Il lancio del razzo vettore Electron della società Rocket Lab, con i satelliti a bordo, è avvenuto il 28 marzo alle 10:14 CET dal complesso di lancio Rocket Lab 1 situato nella penisola di Mahia, in Nuova Zelanda, nell'ambito della missione Daughter Of The Stars. Circa un'ora dopo, i satelliti si sono separati dal razzo vettore, raggiungendo l'orbita designata a un'altitudine di 510 km.

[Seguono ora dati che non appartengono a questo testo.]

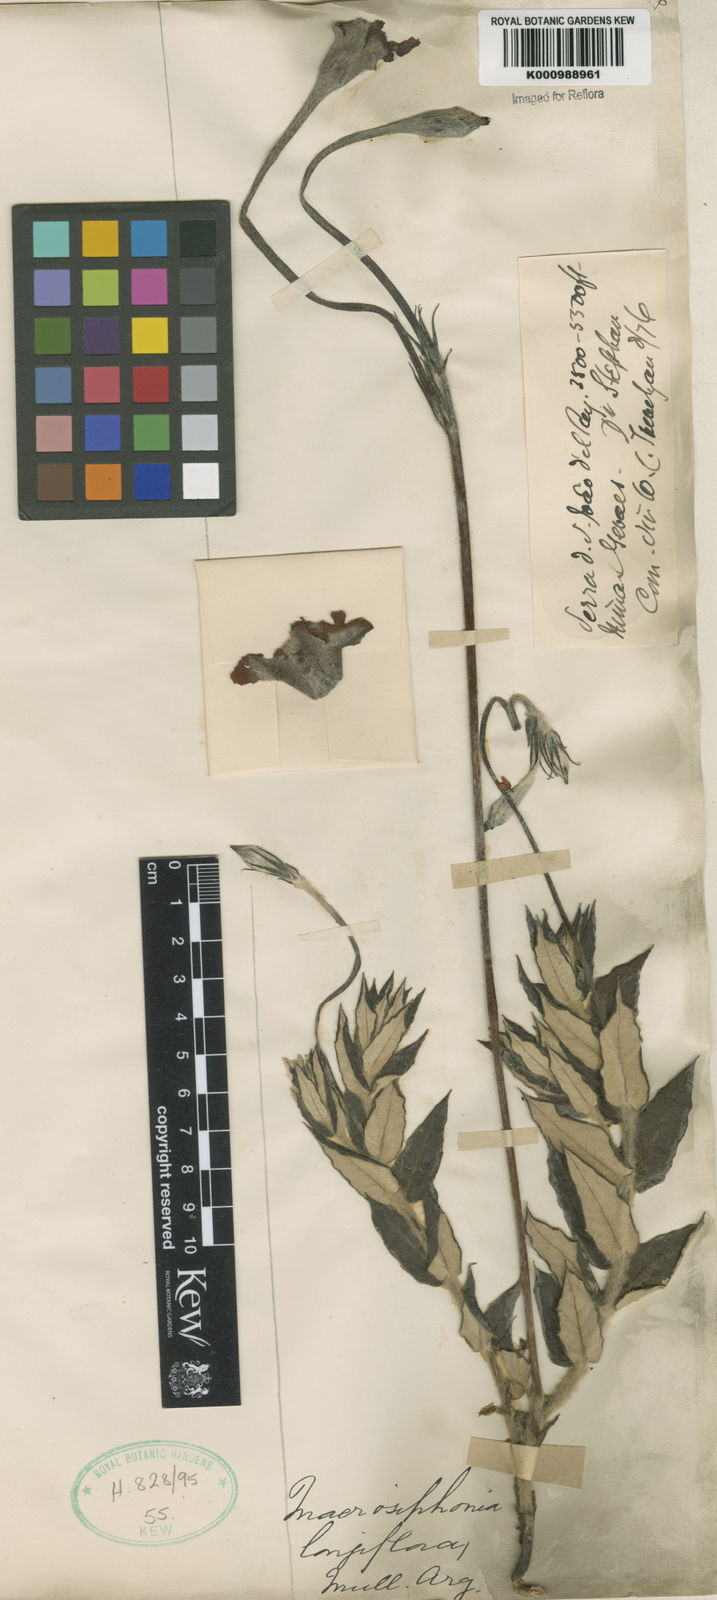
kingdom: Plantae
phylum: Tracheophyta
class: Magnoliopsida
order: Gentianales
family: Apocynaceae
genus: Mandevilla
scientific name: Mandevilla longiflora
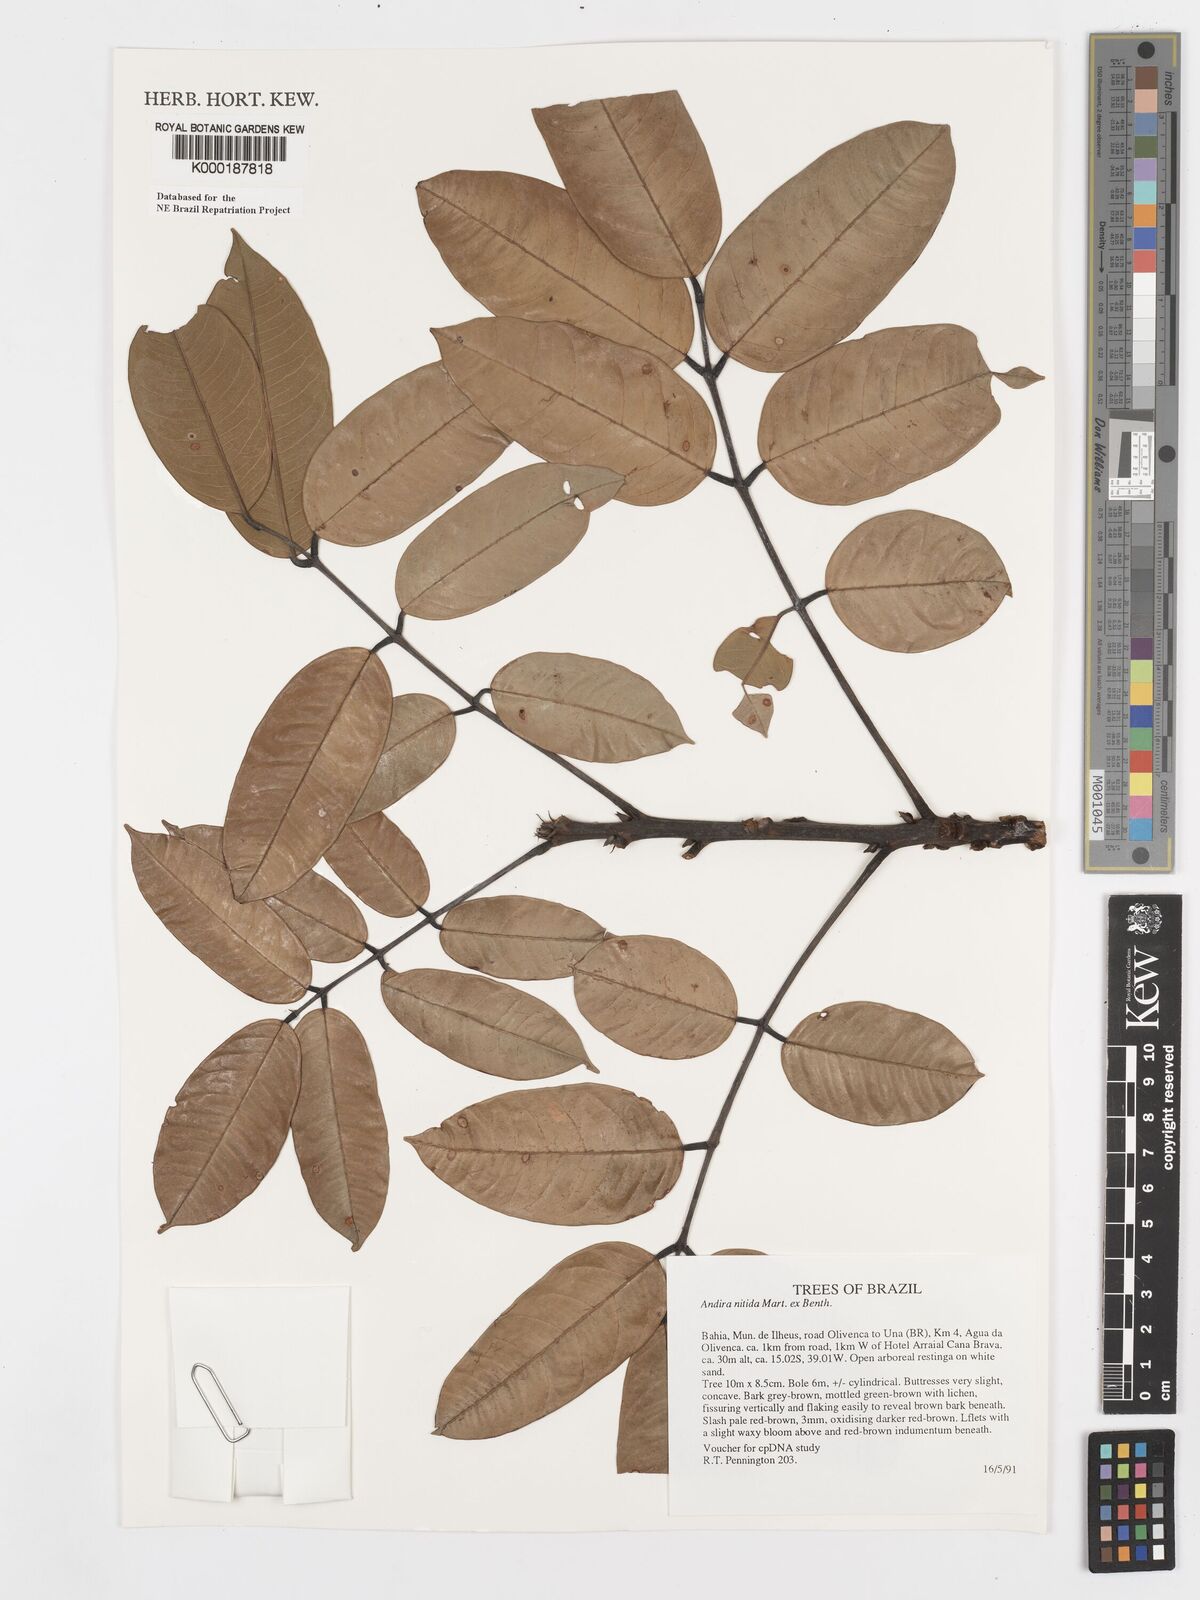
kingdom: Plantae
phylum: Tracheophyta
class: Magnoliopsida
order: Fabales
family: Fabaceae
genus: Andira
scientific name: Andira nitida
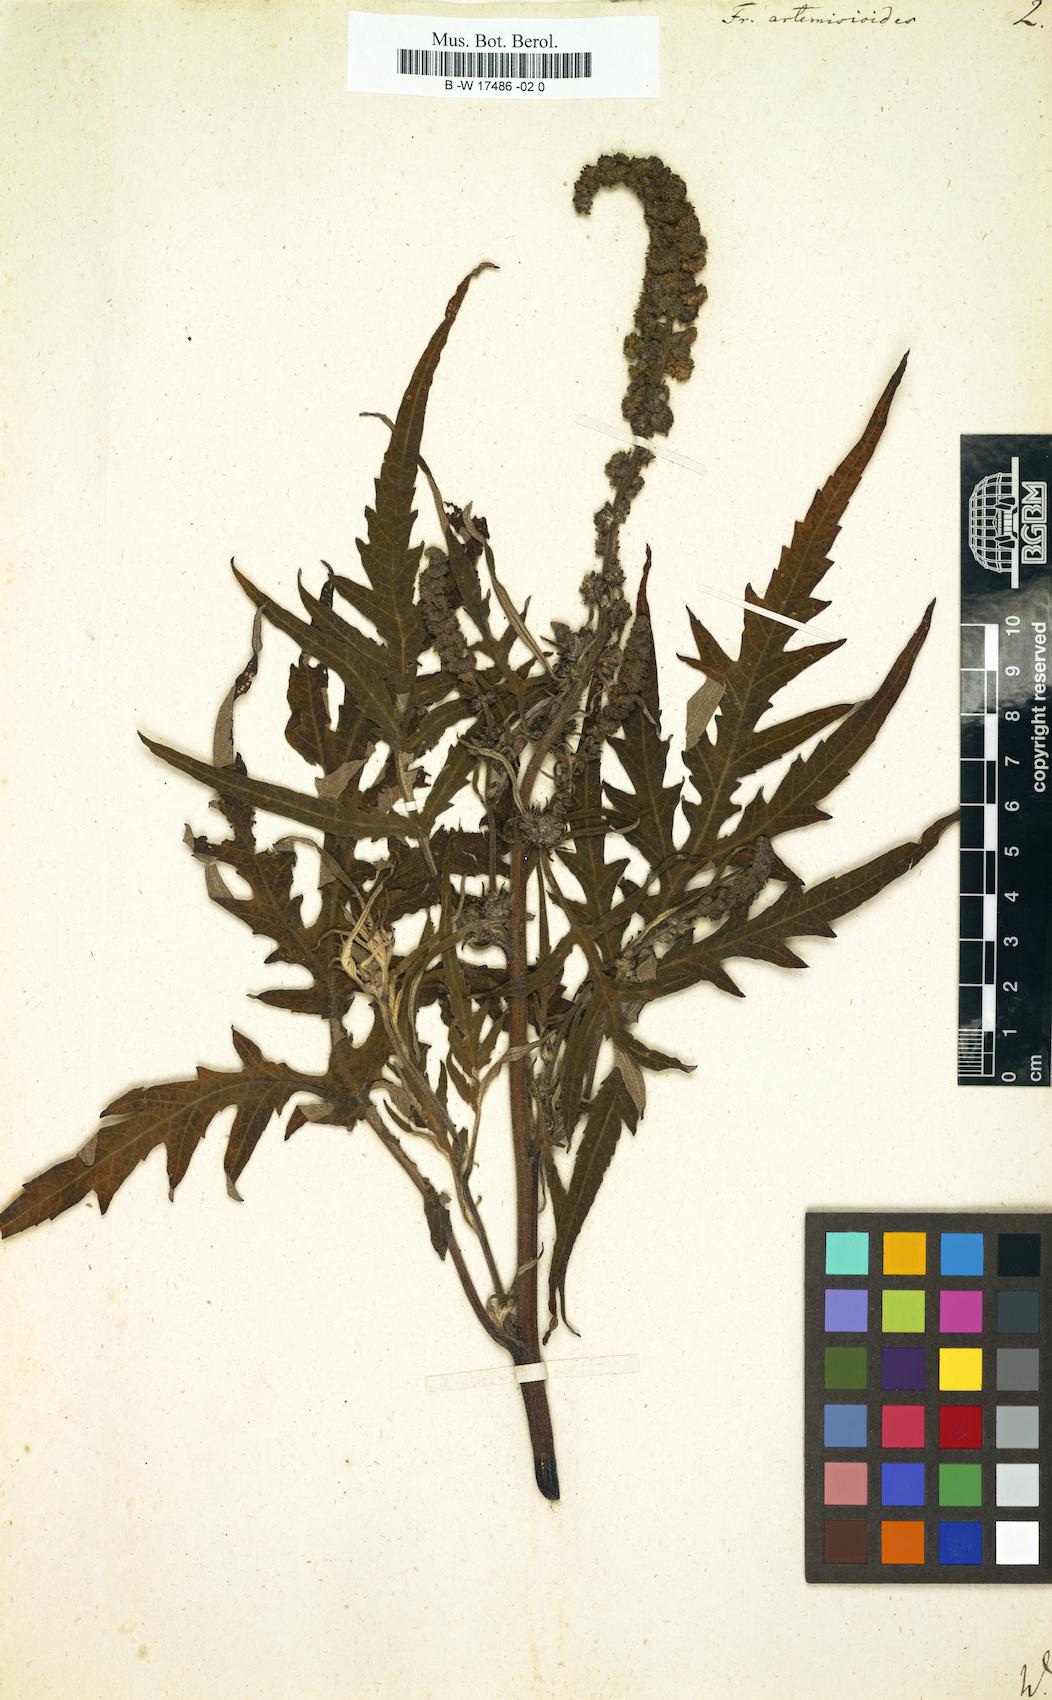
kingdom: Plantae
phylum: Tracheophyta
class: Magnoliopsida
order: Asterales
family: Asteraceae
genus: Ambrosia
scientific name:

I due satelliti, denominati Celeste IOD-1 e Celeste IOD-2, sono stati sviluppati rispettivamente da consorzi guidati da GMV (Spagna) e Thales Alenia Space (Francia). Questi satelliti permetteranno di validare le tecnologie chiave, i nuovi segnali e le capacità di servizio, oltre a garantire l'uso delle frequenze necessarie nelle bande L e S per la fase operativa della missione, in conformità con le normative dell'Unione Internazionale delle Telecomunicazioni (ITU). Si prevede che entro il 2027 la missione raggiungerà la sua configurazione completa, composta da 11 veicoli spaziali in orbita, offrendo così una vasta gamma di opportunità per sperimentazioni in diverse bande di frequenza, ambienti di utilizzo e applicazioni.
Francisco-Javier Benedicto Ruiz, direttore della navigazione dell'ESA, ha dichiarato: "La missione dimostrerà come uno strato aggiuntivo in orbita terrestre bassa possa migliorare i sistemi di navigazione europei esistenti, rendendoli più resilienti, affidabili e capaci di fornire servizi completamente nuovi". L'Agenzia Spaziale Europea ha sottolineato che, grazie alla sua vicinanza alla Terra, Celeste offre la possibilità di ottenere segnali più robusti e utilizzare nuove frequenze. Si prevede che la missione diventerà un banco di prova orbitale per una vasta gamma di applicazioni, tra cui capacità di navigazione avanzate per veicoli autonomi, trasporti ferroviari, marittimi e aerei, maggiore accessibilità in ambienti urbani e regioni polari e artiche remote, posizionamento e scambio di messaggi migliorati con i servizi di emergenza durante i disastri naturali, tracciamento di dispositivi connessi e applicazioni dell'Internet delle cose (IoT) e persino navigazione interna.
La missione Celeste rappresenta un passo avanti significativo nello sviluppo di tecnologie di navigazione satellitare di nuova generazione. L'integrazione di uno strato aggiuntivo in orbita LEO promette di migliorare notevolmente le prestazioni e l'affidabilità dei sistemi di navigazione esistenti, aprendo la strada a una vasta gamma di nuove applicazioni e servizi. Questo progetto sottolinea l'impegno dell'ESA nel promuovere l'innovazione nel settore spaziale e nel fornire soluzioni avanzate per le esigenze di navigazione del futuro. La missione Celeste, con la sua configurazione completa di 11 satelliti prevista per il 2027, si preannuncia come un elemento chiave per il futuro della navigazione satellitare in Europa e nel mondo.